Славке стало обидно за своего папу.
- Сам ты гамадрил, - сказал он Жорке. И тут же понял, что сказал непоправимое.
Наказание последовало незамедлительно. Наказали всех троих
Я лежал и думал о бренности всего сущного. Когда надо мной склонился Славка, я не сразу узнал его. Я думал, что это ожившее огородное пугало. Он был весь в грязи, и лохмотья, оставшиеся от его одежды, гордо полоскались на ветру. Я не брезглив, но у меня сложилось впечатление, что редкая птица села бы на него, чтобы долбануть по голове. Скорее бы, нагадила и улетела.

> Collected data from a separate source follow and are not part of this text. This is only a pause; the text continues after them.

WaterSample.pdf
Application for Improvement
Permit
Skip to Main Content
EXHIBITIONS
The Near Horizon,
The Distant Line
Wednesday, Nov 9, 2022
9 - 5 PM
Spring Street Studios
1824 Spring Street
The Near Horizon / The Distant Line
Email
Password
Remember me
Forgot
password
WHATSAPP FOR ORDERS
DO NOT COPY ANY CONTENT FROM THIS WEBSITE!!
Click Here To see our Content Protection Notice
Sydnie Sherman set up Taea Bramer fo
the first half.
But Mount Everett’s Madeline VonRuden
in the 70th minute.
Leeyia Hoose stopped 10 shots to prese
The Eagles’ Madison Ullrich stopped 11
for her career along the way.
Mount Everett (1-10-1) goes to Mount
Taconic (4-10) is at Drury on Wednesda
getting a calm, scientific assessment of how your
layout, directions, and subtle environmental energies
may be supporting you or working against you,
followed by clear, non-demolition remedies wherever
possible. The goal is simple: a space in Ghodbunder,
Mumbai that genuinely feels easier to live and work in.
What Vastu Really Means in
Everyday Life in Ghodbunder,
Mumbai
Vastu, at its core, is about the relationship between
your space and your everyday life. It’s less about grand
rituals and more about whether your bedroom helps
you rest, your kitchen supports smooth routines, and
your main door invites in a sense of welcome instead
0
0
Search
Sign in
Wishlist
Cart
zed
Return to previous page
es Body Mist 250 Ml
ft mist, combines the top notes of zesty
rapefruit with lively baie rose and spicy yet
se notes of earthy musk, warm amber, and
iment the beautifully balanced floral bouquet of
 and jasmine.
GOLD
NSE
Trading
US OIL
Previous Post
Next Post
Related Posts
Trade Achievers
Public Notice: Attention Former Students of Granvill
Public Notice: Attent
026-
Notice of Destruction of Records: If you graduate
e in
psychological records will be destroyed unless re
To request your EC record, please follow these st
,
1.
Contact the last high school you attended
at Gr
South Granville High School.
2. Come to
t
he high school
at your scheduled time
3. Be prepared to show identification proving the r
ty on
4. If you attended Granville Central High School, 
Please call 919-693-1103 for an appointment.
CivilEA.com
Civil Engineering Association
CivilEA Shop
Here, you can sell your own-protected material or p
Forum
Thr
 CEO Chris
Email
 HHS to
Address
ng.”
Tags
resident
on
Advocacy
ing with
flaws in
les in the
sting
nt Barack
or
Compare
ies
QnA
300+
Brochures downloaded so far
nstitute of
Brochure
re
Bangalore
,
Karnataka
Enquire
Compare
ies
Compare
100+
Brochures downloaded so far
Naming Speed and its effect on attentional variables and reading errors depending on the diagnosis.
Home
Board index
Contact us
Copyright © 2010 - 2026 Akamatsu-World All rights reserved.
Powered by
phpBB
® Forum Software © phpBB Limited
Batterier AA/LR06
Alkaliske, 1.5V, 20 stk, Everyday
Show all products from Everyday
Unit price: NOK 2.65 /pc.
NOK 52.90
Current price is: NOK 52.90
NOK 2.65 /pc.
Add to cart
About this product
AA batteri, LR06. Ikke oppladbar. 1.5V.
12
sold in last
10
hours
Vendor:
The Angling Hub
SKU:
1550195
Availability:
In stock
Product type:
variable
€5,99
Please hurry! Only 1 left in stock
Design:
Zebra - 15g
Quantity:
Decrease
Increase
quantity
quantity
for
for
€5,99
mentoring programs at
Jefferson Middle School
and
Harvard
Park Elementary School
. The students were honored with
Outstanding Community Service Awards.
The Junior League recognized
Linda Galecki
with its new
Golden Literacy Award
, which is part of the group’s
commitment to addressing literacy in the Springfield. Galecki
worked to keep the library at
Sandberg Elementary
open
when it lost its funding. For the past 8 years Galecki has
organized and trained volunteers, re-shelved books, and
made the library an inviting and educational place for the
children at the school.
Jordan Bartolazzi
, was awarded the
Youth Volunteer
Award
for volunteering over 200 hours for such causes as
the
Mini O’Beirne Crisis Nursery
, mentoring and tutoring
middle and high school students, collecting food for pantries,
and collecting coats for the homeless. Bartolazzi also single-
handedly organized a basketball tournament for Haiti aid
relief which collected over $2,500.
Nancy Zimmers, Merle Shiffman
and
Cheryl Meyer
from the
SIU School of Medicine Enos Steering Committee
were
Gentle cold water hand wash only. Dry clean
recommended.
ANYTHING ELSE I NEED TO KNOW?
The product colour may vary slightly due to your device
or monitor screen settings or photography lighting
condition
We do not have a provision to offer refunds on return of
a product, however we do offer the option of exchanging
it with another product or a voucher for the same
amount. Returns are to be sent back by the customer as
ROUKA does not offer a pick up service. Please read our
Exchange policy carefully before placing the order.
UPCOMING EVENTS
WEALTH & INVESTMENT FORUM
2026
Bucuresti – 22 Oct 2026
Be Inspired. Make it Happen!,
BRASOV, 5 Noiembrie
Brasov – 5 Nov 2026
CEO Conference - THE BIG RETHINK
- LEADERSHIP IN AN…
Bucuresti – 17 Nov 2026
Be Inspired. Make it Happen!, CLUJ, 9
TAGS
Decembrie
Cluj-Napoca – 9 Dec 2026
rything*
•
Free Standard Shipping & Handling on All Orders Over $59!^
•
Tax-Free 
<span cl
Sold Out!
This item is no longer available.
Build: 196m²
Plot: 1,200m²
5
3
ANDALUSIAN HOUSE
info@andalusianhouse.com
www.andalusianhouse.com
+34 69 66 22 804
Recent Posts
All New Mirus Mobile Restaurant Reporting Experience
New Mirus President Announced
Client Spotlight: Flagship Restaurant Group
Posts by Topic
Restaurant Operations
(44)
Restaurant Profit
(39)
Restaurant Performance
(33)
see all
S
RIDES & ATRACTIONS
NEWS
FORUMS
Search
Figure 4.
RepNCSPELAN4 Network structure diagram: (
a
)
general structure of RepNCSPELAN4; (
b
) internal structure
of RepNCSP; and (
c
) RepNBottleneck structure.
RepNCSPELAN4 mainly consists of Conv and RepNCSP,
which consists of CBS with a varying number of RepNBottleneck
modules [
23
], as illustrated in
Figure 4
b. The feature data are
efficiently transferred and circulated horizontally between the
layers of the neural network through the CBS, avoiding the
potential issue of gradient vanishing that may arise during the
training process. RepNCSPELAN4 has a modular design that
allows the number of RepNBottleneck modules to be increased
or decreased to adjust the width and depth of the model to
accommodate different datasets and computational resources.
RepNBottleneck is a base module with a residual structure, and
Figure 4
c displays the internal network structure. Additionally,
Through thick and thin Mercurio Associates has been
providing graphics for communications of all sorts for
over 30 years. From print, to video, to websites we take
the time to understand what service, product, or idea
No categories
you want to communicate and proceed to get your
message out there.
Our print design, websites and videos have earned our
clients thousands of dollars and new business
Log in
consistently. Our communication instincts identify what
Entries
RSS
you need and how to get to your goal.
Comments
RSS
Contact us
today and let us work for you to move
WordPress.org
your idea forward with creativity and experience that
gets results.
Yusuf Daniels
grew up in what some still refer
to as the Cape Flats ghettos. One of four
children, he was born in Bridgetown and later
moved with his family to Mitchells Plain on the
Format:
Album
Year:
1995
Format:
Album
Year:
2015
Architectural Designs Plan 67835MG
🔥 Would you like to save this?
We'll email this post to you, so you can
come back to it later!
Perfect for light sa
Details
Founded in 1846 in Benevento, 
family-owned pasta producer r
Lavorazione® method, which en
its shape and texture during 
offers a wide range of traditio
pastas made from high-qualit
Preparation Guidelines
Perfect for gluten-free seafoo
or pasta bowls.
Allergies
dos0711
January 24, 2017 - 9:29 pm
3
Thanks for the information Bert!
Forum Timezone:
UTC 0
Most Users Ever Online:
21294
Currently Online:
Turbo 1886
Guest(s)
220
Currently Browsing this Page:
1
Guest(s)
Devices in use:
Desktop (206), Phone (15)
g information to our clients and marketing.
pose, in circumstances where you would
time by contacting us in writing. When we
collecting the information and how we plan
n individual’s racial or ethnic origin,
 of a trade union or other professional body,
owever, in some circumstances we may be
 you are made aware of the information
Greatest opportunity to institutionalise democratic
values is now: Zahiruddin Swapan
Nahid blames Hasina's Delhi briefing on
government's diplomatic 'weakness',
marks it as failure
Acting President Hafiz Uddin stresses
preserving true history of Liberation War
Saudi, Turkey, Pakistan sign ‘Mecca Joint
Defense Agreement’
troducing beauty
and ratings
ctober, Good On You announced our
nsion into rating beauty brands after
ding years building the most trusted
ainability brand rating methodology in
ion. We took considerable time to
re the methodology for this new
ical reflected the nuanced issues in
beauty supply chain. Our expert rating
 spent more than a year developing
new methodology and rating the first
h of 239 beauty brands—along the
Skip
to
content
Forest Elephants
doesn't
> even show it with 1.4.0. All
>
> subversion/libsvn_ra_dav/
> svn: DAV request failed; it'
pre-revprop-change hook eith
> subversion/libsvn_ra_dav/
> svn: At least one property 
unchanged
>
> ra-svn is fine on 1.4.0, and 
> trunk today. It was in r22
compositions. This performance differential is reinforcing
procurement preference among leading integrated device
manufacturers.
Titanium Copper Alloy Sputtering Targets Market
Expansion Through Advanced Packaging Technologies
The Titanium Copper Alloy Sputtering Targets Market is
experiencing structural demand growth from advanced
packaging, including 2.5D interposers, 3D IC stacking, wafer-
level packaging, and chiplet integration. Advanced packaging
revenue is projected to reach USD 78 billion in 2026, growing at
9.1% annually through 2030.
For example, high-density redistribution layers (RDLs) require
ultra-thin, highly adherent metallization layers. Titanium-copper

Сережка выглядел немного лучше. Правда, бессмысленно таращился в небо и чему-то загадочно улыбался. Потом зачем-то стал кукарекать, подражая петуху, ну, а затем и закрякал. Но скоро кукарекать и крякать перестал и затих, продолжая буравить небо глазами.
- Как ты себя чувствуешь? - спросил меня Славка.
- Как?! Как я себя чувствую?!! Я растерзан! Я уже одной ногой по ту сторону того, не знаю чего. У меня ноют все кости и мягкие места тоже. Мне нужны мази и перевязки. И еще - один килограмм конфет!
- Зачем же конфеты?
- Разве ты не знаешь, что конфеты - сильное обезболивающее?
- Я думал, что это - шоколадный торт или вишневый пирог.
- Мороженое, мороженое, - слабо простонал, приходящий в себя Сережка.
Я был вынужден признать, что это тоже сильные средства.
Вот так, рассуждая о сильно действующих лекарствах, мы поплелись домой.